# I need help with noble ranks



## Zweee (Mar 25, 2014)

My story is set in a fictional world but has a 1800s feel to it. I'm just having a little bit of trouble with the hierarchy of the nobles. I also want it to follow a the system a Scandinavian country would have. If there is a difference.

I have a character that is a noble, has a large tract of land, but is not related to the royal family. (At least not closely.) What is the highest rank that he could likely be? An Earl?

Also what would his son be? His wife?

How would servants address him, his wife and his son.

What would his home be called? An estate, fiefdom, manor?

Does know some good resources for this kind of thing. I did browse around but I didn't find anything specific to Scandinavian titles.


----------



## icerose05 (Mar 26, 2014)

Do you mean like vikings? A viking social class? Or like princess, princes, barons, dukes and duchesses?


----------



## skip.knox (Mar 26, 2014)

Duke or Count will do. Wife is Duchess or Countess. Son is nothing, until the old man kicks off.

Earls are English (even though the title comes from Coerl, a Scandinavian word). And late medieval at that, though that's fine for your scenario.

But, seriously, did you do zero research? A simple search on "swedish noble titles" gave me plenty to work with. I picked Sweden but you could choose Danish or Norwegian or Finnish if you prefer.


----------



## icerose05 (Mar 26, 2014)

skip.knox, maybe they didn't know what to look for, or where to look? All I typed in was scandinavian noble hierarchy, and didn't find a lot.


----------



## Zweee (Mar 26, 2014)

From what I could find, Dukes are generally closely related to the king and almost all the literature is related to an English system. I did look up Scandinavian Noble Hierarchy and got a lot of names without titles attached.

But he feels like a Duke to me and maybe that's what matters the most.


----------



## Caged Maiden (Mar 26, 2014)

here's a place to start.  It gives title in England, but it might help you to determine how to address people.  Terms of adress are sort of specific.  http://mythicscribes.com/forums/writing-resources/10903-elizabethan-compendium-common-knowledge.html


----------



## Caged Maiden (Mar 26, 2014)

● Source data
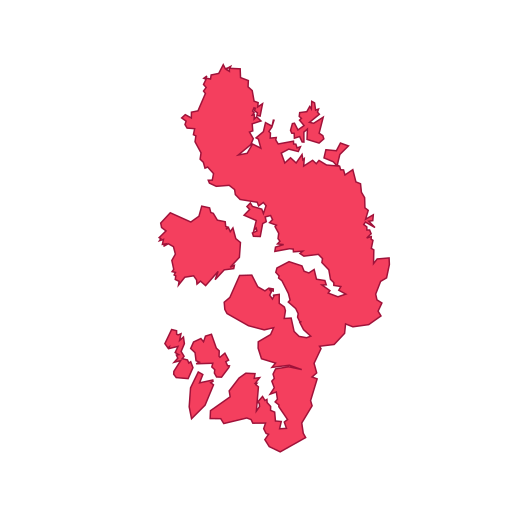 Øksnes nor, Nordland, Norway, rotated 332°
{"feature_id": "86288312B99132950125054", "entity_name": "Øksnes nor", "entity_type": "district", "adm_level": 2, "iso_a3": "NOR", "parent_name": "Norway", "parent_adm1": "Nordland", "projection": "albers", "projection_center": [15.043, 68.874], "detail": "fine", "context": "isolated", "style": "filled", "palette": "rose", "viewbox_px": 512, "rotation_deg": 332, "n_neighbors": 0, "source": "geoboundaries", "source_scale": "gbopen_adm2", "svg_char_len": 6151}
<svg xmlns="http://www.w3.org/2000/svg" viewBox="0 0 512 512"><g transform="rotate(332 256 256)"><path d="M252.3,393.2L248.7,389.1L254.7,387.7L256.9,378.0L269.9,368.3L269.7,365.5L283.5,370.8L297.9,365.9L303.2,358.0L308.3,364.0L323.3,369.5L338.2,367.6L337.9,362.0L345.1,356.6L342.2,351.5L343.8,345.8L354.1,336.9L361.0,336.6L369.8,326.1L372.6,320.2L361.6,315.5L356.2,317.9L362.9,305.9L361.4,303.4L366.6,297.1L365.5,295.2L366.9,293.0L362.2,292.1L368.1,290.4L368.5,286.4L366.1,285.1L367.5,282.3L365.9,278.8L368.5,277.4L374.4,286.7L371.9,278.2L375.7,279.6L378.9,274.7L370.0,275.0L376.5,268.4L374.8,264.6L379.3,255.5L379.0,249.2L382.2,241.3L379.0,237.5L382.0,225.2L372.6,226.2L373.7,221.1L371.2,219.6L372.0,216.0L370.4,213.9L377.7,205.7L389.3,202.2L383.6,195.9L376.4,200.8L367.6,195.0L362.1,201.3L368.5,209.1L369.8,214.5L361.0,208.8L356.5,201.2L352.5,202.8L350.9,198.1L340.3,199.0L344.3,192.7L342.5,193.2L344.3,188.0L335.1,192.7L332.6,185.5L325.1,187.4L326.6,177.0L335.1,177.0L342.4,183.6L346.5,180.4L343.0,179.8L343.7,176.0L341.8,174.8L343.0,172.2L328.2,167.5L327.9,162.8L329.5,160.9L323.9,158.6L326.5,154.2L325.8,152.1L330.4,149.7L335.6,144.6L335.1,144.2L331.1,148.9L327.0,142.7L320.9,149.7L311.5,151.7L313.0,153.9L310.9,163.1L305.5,155.5L296.4,161.2L287.8,158.5L303.7,155.2L308.7,151.1L308.4,143.5L311.9,144.0L314.7,137.5L323.8,139.1L321.9,133.4L318.6,134.3L320.8,130.6L318.9,129.9L321.6,128.7L321.0,126.5L323.8,124.2L324.8,125.2L322.9,127.1L324.5,130.3L322.9,132.2L325.3,134.4L333.3,124.6L327.4,125.2L329.9,121.6L327.0,118.4L330.3,108.2L328.4,102.9L331.6,97.5L326.1,91.2L329.9,83.3L321.0,78.0L322.6,76.7L321.0,76.7L319.2,80.5L317.5,77.7L319.5,76.7L316.8,76.3L316.9,71.7L308.8,77.3L301.4,75.1L298.9,78.4L295.0,75.1L297.2,74.0L293.3,74.6L294.9,76.5L290.2,79.9L291.1,83.8L287.1,85.7L287.6,88.8L272.9,100.6L266.5,98.7L263.7,103.8L259.9,98.0L255.2,99.2L257.6,104.1L255.0,106.6L255.2,110.7L261.6,114.8L257.7,119.5L259.3,121.7L255.8,126.5L255.9,139.1L252.1,144.3L253.5,148.5L252.2,154.5L255.1,154.8L257.2,163.3L253.0,168.5L249.4,166.7L249.1,169.8L253.6,175.8L265.5,181.0L268.3,187.3L266.6,192.1L268.5,198.6L282.3,209.1L281.8,213.0L287.6,212.2L288.5,216.3L282.5,222.0L283.1,217.3L276.1,210.5L275.9,206.5L271.2,208.1L272.3,211.9L264.6,214.4L272.9,224.8L266.1,232.4L269.3,231.4L268.6,234.3L263.6,234.0L263.0,237.4L268.9,240.8L277.1,230.5L281.2,230.5L282.5,225.8L287.9,227.1L287.7,231.6L283.6,232.9L288.5,238.4L286.6,239.0L286.7,246.6L283.6,251.0L284.1,254.2L280.6,255.4L285.8,258.9L277.4,257.3L274.8,260.8L289.0,265.3L292.1,267.4L291.0,269.9L299.6,273.7L296.0,274.4L298.2,278.6L311.8,283.8L313.5,289.5L311.1,292.7L313.8,302.4L310.8,311.6L312.2,316.0L310.9,318.5L316.6,322.8L313.0,325.1L317.4,331.8L309.2,330.5L302.3,322.6L305.0,321.3L300.6,312.5L304.5,314.4L305.3,310.0L298.5,304.9L301.0,295.2L294.7,295.8L291.3,292.0L291.9,286.3L282.5,276.5L268.9,276.4L265.8,279.7L267.0,284.4L265.6,286.0L267.3,290.1L267.0,304.3L265.4,310.9L262.9,311.8L266.4,321.0L266.2,326.7L264.0,329.5L263.8,334.6L265.4,335.2L263.5,335.2L263.4,343.4L266.7,352.5L262.3,351.9L256.3,347.2L254.2,340.5L257.9,327.3L251.6,324.4L256.3,318.1L257.1,314.4L254.3,308.7L258.5,300.8L252.5,298.6L253.6,299.5L250.3,301.7L249.7,297.0L252.8,294.8L252.1,291.7L254.7,295.0L255.8,293.2L252.2,290.4L247.5,291.0L243.1,284.0L243.3,270.9L232.4,265.5L213.5,280.3L206.2,281.9L203.4,288.5L203.4,293.2L216.6,314.0L228.6,325.1L237.9,327.6L232.0,332.2L217.7,332.8L214.6,338.4L212.6,349.3L223.0,359.7L217.8,361.8L234.2,368.1L243.1,377.8L232.9,369.2L220.3,364.9L215.6,368.3L214.7,372.7L211.2,373.9L210.3,380.9L203.6,384.6L210.1,385.6L207.7,392.5L204.4,393.8L206.3,398.2L205.4,399.8L207.1,415.2L203.0,415.9L202.0,422.5L195.7,419.6L200.6,414.0L195.7,410.8L199.2,402.6L196.4,399.1L198.3,395.7L197.0,390.6L198.3,387.8L196.1,387.8L195.8,383.1L188.5,385.9L189.8,387.5L188.5,390.6L183.5,393.1L196.7,372.7L195.4,369.4L197.1,368.8L195.6,368.0L202.1,365.1L197.0,363.2L199.9,359.4L192.0,354.7L183.7,355.8L169.0,362.5L167.1,368.2L143.2,371.2L139.2,378.0L148.5,383.1L148.9,388.8L171.8,394.7L174.9,398.1L174.7,402.1L186.0,408.0L181.7,412.1L181.6,417.4L183.4,419.3L177.6,422.3L178.2,430.5L185.4,440.3L214.6,439.6L214.5,434.7L218.0,424.9L235.2,414.6L236.3,409.3L252.3,393.2ZM200.6,177.6L187.3,182.2L186.0,186.5L188.3,191.6L179.1,194.3L180.1,196.0L178.0,197.2L182.1,197.9L178.8,201.8L182.0,202.9L178.9,204.1L184.3,204.0L187.5,209.0L185.7,216.5L179.6,220.4L177.1,229.2L174.6,230.4L177.2,232.7L174.8,234.3L175.8,235.9L173.7,238.8L176.2,242.3L173.9,245.3L183.2,241.3L191.6,244.2L192.3,249.2L190.7,253.1L195.2,252.1L197.6,258.5L215.4,251.8L208.8,257.7L221.5,253.3L230.4,256.7L232.5,254.1L227.9,253.8L240.7,249.4L248.6,236.8L246.3,231.2L248.8,220.4L244.7,222.4L245.0,217.9L242.0,218.3L244.8,217.4L243.1,215.7L244.9,211.3L238.7,206.2L238.3,198.3L236.5,196.4L237.6,191.7L231.5,186.5L224.3,194.1L214.4,195.4L200.6,177.6ZM168.6,303.0L160.5,302.6L154.9,307.0L156.8,312.7L153.9,320.3L156.1,323.1L152.6,323.1L167.5,330.4L164.9,333.2L166.2,337.0L164.3,339.8L164.4,344.3L168.7,346.8L179.7,341.7L181.0,340.5L179.4,339.5L179.7,335.1L182.9,335.1L182.9,327.2L176.6,328.5L176.3,327.2L179.0,322.5L177.7,318.7L179.9,304.2L173.8,303.0L169.4,307.1L168.6,303.0ZM377.8,145.6L373.9,152.1L373.6,149.2L368.6,152.4L361.9,149.9L359.7,153.0L360.7,155.8L358.2,156.5L359.7,163.4L352.2,164.4L352.3,156.8L350.3,156.2L345.5,161.2L345.2,164.3L347.3,165.6L345.2,170.0L350.6,171.0L350.3,177.0L351.8,177.9L356.4,169.1L361.0,168.0L355.8,177.0L364.7,185.9L370.9,184.4L371.5,181.1L369.4,177.2L380.5,165.0L369.2,165.9L366.0,163.1L378.5,160.6L377.8,157.8L380.2,155.6L377.1,155.2L379.6,148.3L377.8,145.6ZM150.6,331.3L136.3,341.7L126.2,357.8L122.7,369.4L141.0,363.8L158.0,349.8L156.5,346.6L159.2,346.5L159.6,345.2L146.6,341.5L153.4,335.7L150.6,331.3ZM147.0,281.3L134.4,290.6L135.1,295.9L136.9,295.5L135.7,296.9L144.7,299.2L139.3,303.3L141.4,306.8L139.2,306.1L139.0,309.5L133.8,311.4L140.4,313.0L129.3,319.3L127.8,321.8L128.5,325.9L138.5,332.4L147.9,325.0L148.7,318.7L146.4,319.0L146.7,315.6L142.7,312.0L145.4,310.8L145.1,305.1L151.6,299.8L153.9,293.5L148.9,294.7L153.3,289.4L150.2,289.1L149.2,287.8L150.8,284.7L147.0,281.3Z" fill="#f43f5e" stroke="#9f1239" stroke-width="1.5"/></g></svg>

● Exercises
• a. Copy everything in the noble ranks thread from "## Zweee (Mar 25, 2014)" down to "be? His wife?".
• b. According to skip.knox in the noble ranks thread, what word does the title Earl come from?
• c. Rewrite the paragraph of the noble ranks thread that begins "From what I could find" in a single shorter sentence.
The listing is separate from the noble ranks thread.

● Answers in order
• a.
## Zweee (Mar 25, 2014)

My story is set in a fictional world but has a 1800s feel to it. I'm just having a little bit of trouble with the hierarchy of the nobles. I also want it to follow a the system a Scandinavian country would have. If there is a difference.

I have a character that is a noble, has a large tract of land, but is not related to the royal family. (At least not closely.) What is the highest rank that he could likely be? An Earl?

Also what would his son be? His wife?

• b. Coerl, a Scandinavian word.

• c. Dukes are generally close relatives of the king, nearly all the literature covers an English system, and a search for Scandinavian Noble Hierarchy returned many names without titles.